The first phase of this living/learning initiative started with The Martha Rivers Ingram Commons for first-year students in 2008.
This fall, the Warren and Moore Colleges for sophomores, juniors and seniors will house upperclassmen with residential faculty, graduate fellows and undergraduate resident advisers, in addition to key university figures and international visitors.
The goal is to boast learning and understanding through activities such as dinners, musical performances, community service and even late-night talks and debates.
The price of happiness
As Vanderbilt works to upgrade the campus and foster relationships between faculty and students, the school keeps a close watch on its enrollment numbers and emphasizes its financial assistance programs.
Total undergraduate enrollment was 6,796 last academic year, and Vanderbilt is expecting 1,600 freshmen this fall with an acceptance rate of 13 percent.
Undergraduate tuition and fees are increasing 2 percent to $42,768. The average cost for undergraduate attendance has climbed to $62,320, also a 2 percent jump.
Two-thirds of undergraduate students receive financial assistance, and financial aid packages in 2013-14 averaged $44,720.
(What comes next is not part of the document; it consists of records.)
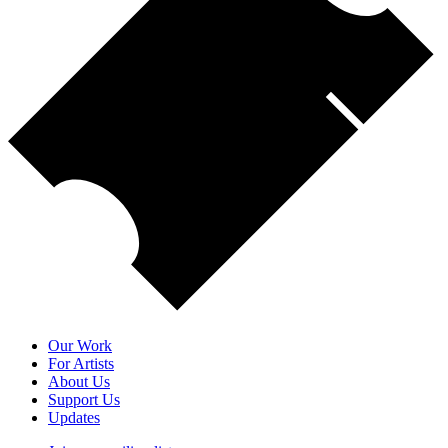
Our Work
For Artists
About Us
Support Us
Updates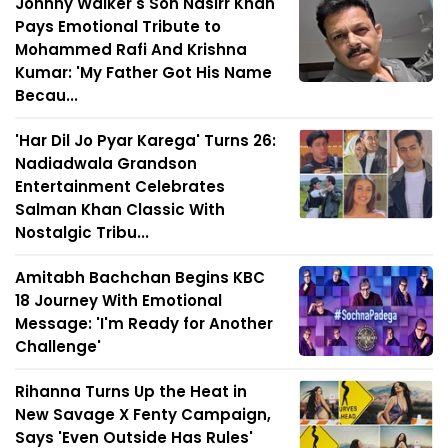
Johnny Walker's Son Nasirr Khan
Pays Emotional Tribute to
Mohammed Rafi And Krishna
Kumar: 'My Father Got His Name
Becau...
'Har Dil Jo Pyar Karega' Turns 26:
Nadiadwala Grandson
Entertainment Celebrates
Salman Khan Classic With
Nostalgic Tribu...
Amitabh Bachchan Begins KBC
18 Journey With Emotional
Message: 'I'm Ready for Another
Challenge'
Rihanna Turns Up the Heat in
New Savage X Fenty Campaign,
Says 'Even Outside Has Rules'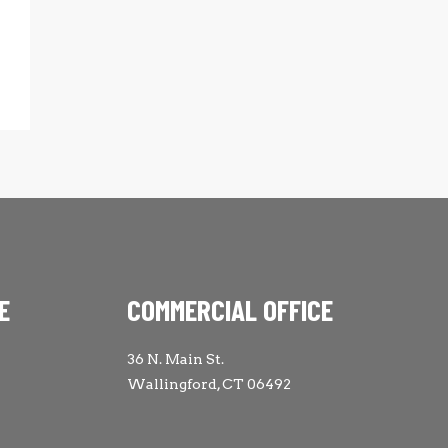
E
COMMERCIAL OFFICE
36 N. Main St.
Wallingford, CT 06492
Chancellor Nicholas Zeppos says he is committed to keeping annual tuition increases low, with yearly undergraduate increases declining from 5.75 percent in 2005 to 2 percent this year, according to the university.
Happiness and winning
Vanderbilt’s baseball team won the NCAA national title last spring, an accomplishment that has only added to the high spirits on West End.
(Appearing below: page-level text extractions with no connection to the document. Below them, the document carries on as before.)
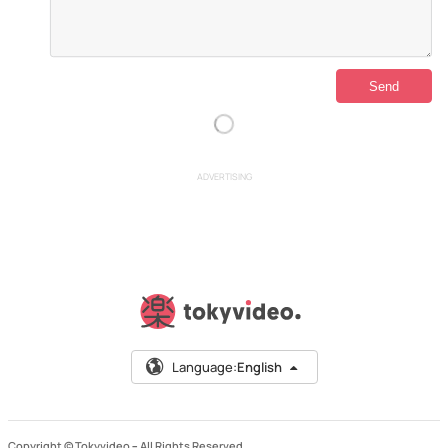
ADVERTISING
Language:
English
Copyright © Tokyvideo –
All Rights Reserved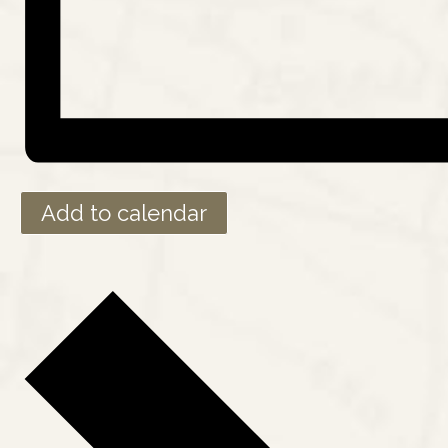
Add to calendar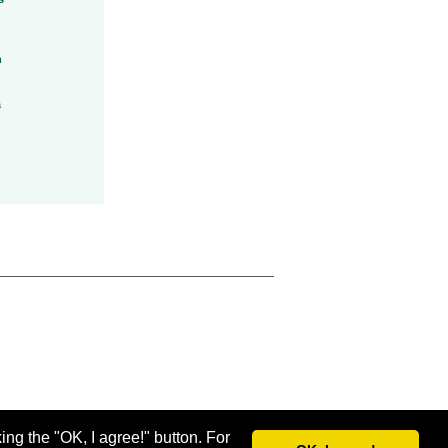
h
a
ing the "OK, I agree!" button. For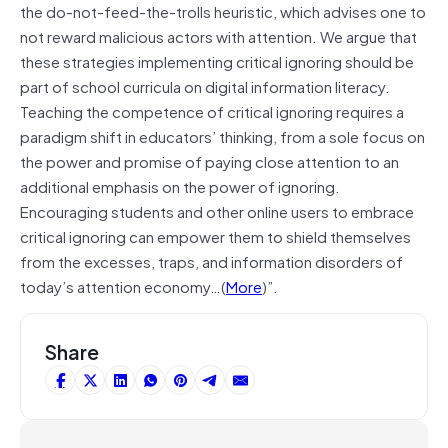
the do-not-feed-the-trolls heuristic, which advises one to
not reward malicious actors with attention. We argue that
these strategies implementing critical ignoring should be
part of school curricula on digital information literacy.
Teaching the competence of critical ignoring requires a
paradigm shift in educators’ thinking, from a sole focus on
the power and promise of paying close attention to an
additional emphasis on the power of ignoring.
Encouraging students and other online users to embrace
critical ignoring can empower them to shield themselves
from the excesses, traps, and information disorders of
today’s attention economy…(
More
)”.
Share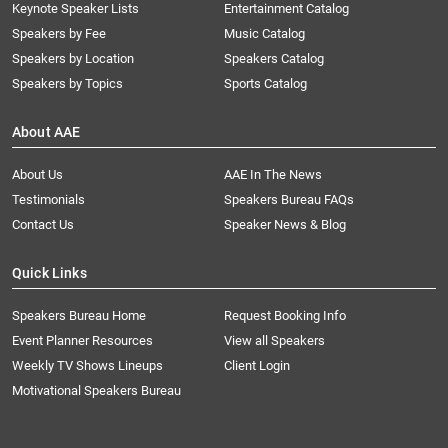
Keynote Speaker Lists
Entertainment Catalog
Speakers by Fee
Music Catalog
Speakers by Location
Speakers Catalog
Speakers by Topics
Sports Catalog
About AAE
About Us
AAE In The News
Testimonials
Speakers Bureau FAQs
Contact Us
Speaker News & Blog
Quick Links
Speakers Bureau Home
Request Booking Info
Event Planner Resources
View all Speakers
Weekly TV Shows Lineups
Client Login
Motivational Speakers Bureau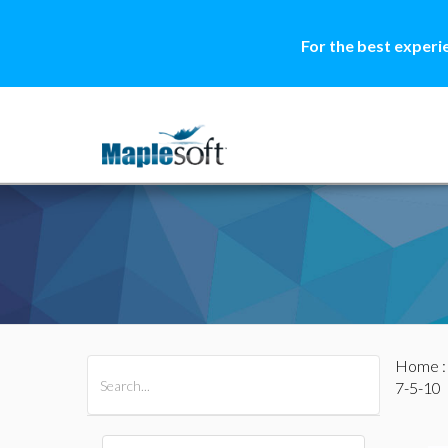
For the best experi
Home
All Products
Maple
MapleSim
7-5-10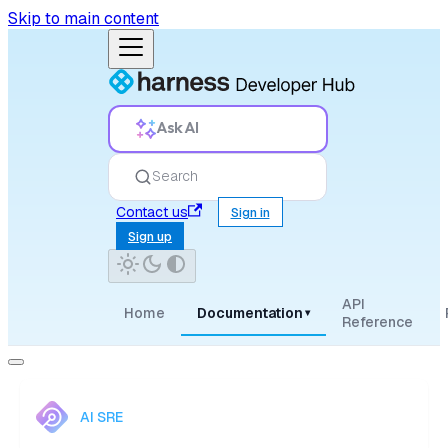
Skip to main content
Ask AI
Search
Contact us
Sign in
Sign up
API
Home
Documentation
▾
Reference
AI SRE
Just as the national media appears to have noticed Nashville’s food, alternative music and even its tech scene, the rest of the nation started taking notice of Vanderbilt sports – even football.
For decades, Vanderbilt’s football program was the doormat of the powerful Southeastern Conference.
Under former coach James Franklin, the Commodores became contenders, if not for an SEC title, at least for bragging rights in Tennessee and a quality bowl game.
Vanderbilt finished the 2013 season 9-4 with a 41-24 win against Houston at the BBVA Compass Bowl.
With Franklin’s exit to Penn State, though, Vanderbilt hired Derek Mason, formerly the associate head coach and defense director at Stanford.
“Derek Mason is the leader we trust to continue the challenging but exciting work that has elevated the Vanderbilt football program to unprecedented heights,” Chancellor Zeppos says.
Mason has the integrity, strategic thinking and commitment to success Vanderbilt wants and he understands that scholarly pursuits and top-notch athletics are key to the Vanderbilt experience, Zeppos explains.
And, that’s what everyone is so happy about.